From Our Print Archives


Vol. 18 •Issue 6 • Page 13

Future of auditory technology

One in three adults over age 65 has a significant hearing loss. As the number of Americans in that age group more than doubles between now and 2030, the number of people who will need treatment for hearing loss will increase. Researchers at the House Ear Institute (HEI), in Los Angeles, CA, are anticipating this increase by developing two new projects.

HEI is developing the Hearing Aid Assessment Project (HAAP) to survey the needs of hearing aid users and the current technologies available.

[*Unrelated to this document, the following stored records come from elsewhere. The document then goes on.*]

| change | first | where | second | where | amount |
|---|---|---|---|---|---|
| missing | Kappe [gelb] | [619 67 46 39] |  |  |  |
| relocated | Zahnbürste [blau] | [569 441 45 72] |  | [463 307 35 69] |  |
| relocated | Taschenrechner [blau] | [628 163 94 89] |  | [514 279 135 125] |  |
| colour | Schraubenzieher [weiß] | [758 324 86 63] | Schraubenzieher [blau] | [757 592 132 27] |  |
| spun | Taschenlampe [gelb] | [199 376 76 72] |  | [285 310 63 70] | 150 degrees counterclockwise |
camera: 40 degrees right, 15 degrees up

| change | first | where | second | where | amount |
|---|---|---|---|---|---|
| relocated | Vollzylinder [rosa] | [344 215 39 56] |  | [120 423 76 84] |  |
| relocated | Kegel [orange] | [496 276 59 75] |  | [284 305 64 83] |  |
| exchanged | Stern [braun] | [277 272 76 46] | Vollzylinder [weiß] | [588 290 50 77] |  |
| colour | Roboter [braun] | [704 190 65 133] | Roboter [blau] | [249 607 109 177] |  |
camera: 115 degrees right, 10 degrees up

The second project involves the NanoEAR, a prosthetic device that is being designed to eliminate hearing impairment through a combination of tissue engineering and nanotechnology.

The HAAP research team is creating assessment tools and procedures to help patients and their audiologists better determine if the hearing aid technology they are considering meets their individual needs.

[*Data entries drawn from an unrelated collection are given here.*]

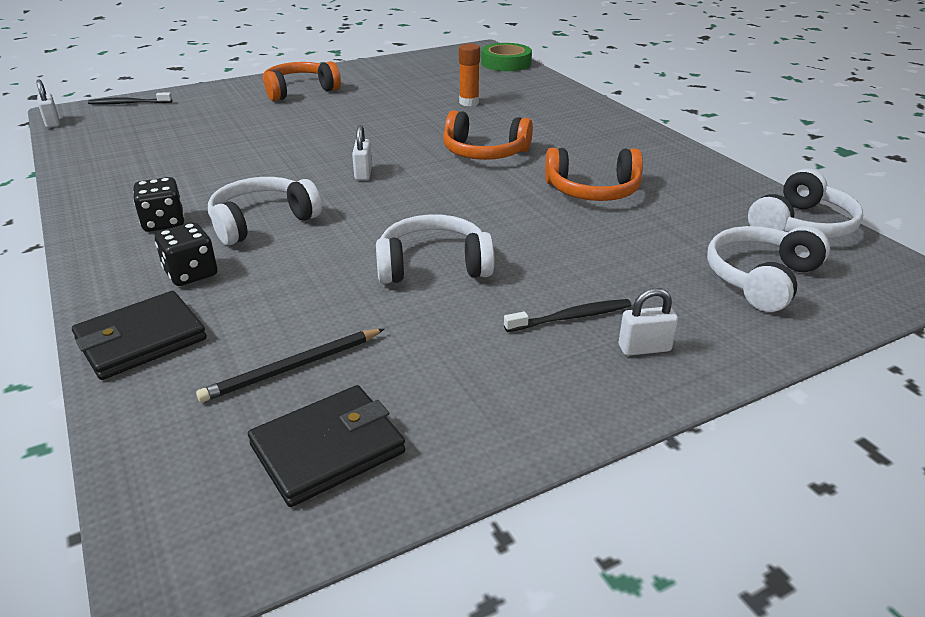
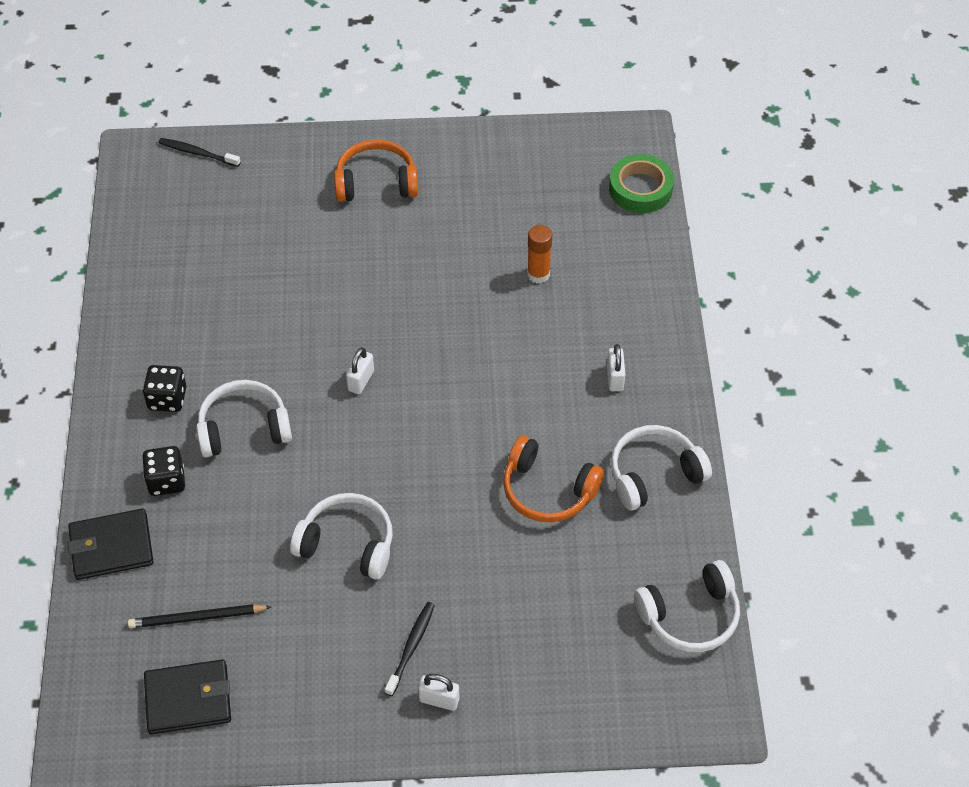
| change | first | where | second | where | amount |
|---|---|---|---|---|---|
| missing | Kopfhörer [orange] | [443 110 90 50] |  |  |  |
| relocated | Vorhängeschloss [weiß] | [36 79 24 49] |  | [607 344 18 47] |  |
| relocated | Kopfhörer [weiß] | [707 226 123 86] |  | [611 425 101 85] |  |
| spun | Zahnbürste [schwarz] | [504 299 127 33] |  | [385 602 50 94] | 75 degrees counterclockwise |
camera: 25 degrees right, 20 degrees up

Because the hearing needs of each patient can never be completely met by hearing aids that amplify sound, the goal of the NanoEAR effort is to develop a surgically implanted device that simulates the neuromechanical function of the cochlea and makes physiological connections to the auditory nerve.

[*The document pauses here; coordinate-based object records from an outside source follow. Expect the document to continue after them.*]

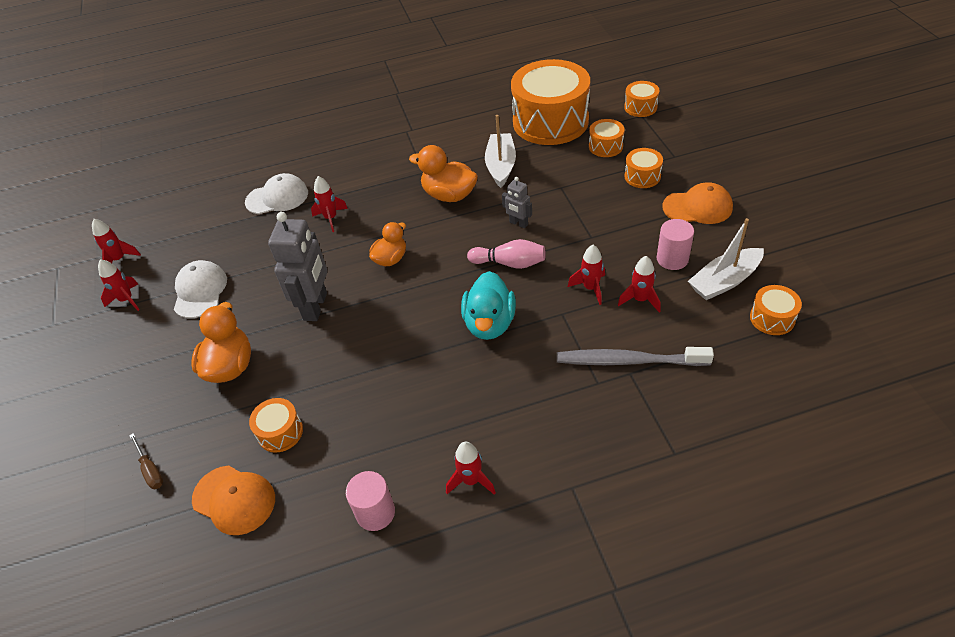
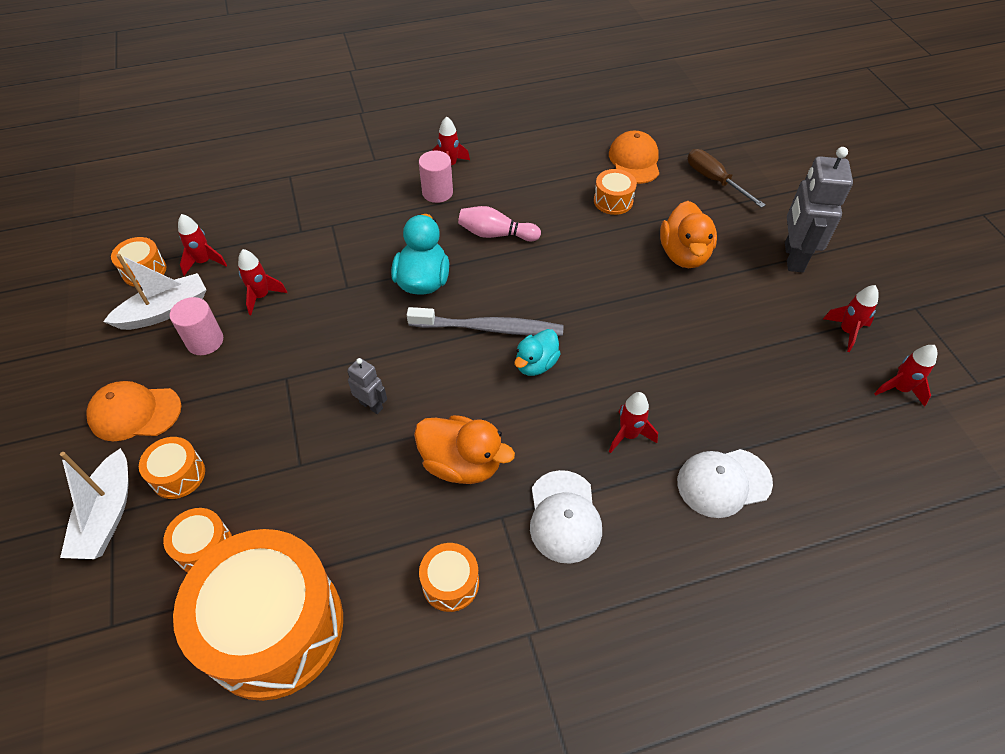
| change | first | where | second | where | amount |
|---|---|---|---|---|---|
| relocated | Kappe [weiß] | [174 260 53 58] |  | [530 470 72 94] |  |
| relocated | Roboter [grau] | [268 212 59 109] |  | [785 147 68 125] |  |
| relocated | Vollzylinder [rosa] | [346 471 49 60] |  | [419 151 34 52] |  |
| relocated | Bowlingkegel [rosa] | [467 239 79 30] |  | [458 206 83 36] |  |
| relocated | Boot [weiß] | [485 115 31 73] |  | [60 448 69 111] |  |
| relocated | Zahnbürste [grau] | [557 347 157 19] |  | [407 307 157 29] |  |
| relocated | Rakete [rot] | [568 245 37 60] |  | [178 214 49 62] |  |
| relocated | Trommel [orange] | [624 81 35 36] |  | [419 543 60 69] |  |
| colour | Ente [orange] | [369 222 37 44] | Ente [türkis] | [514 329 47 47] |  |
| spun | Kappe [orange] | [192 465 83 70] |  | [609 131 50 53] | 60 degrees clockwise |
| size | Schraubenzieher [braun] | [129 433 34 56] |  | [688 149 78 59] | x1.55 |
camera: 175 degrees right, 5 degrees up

Currently, the closest thing to this auditory device on the market is a cochlear implant. While a cochlear implant performs the function that sensory cells within the cochlea would perform if they were working properly, the NanoEAR would perform the functions of the entire cochlea, reproducing near-normal frequency selectivity and sensitivity. It also would eliminate the need for batteries and visible external components.

While none of the scientific or technological elements necessary to develop the NanoEAR is unique on its own, the integration of all the elements into one prosthetic device that restores hearing is a novel objective.

"Achieving success through the merging of human tissue with artificial technology will require collaboration between many scientific disciplines," said HEI researcher Sigfrid Soli, PhD. "While development of the NanoEAR is still years away, our goal is to develop the device when aging boomers and record numbers of people in need of new auditory technology will be at an all-time high."

HAAP has received support from the Daniels Fund and the Veneklasen Research Foundation. HEI is seeking partnerships for the NanoEAR project through interested individuals, corporations and foundations.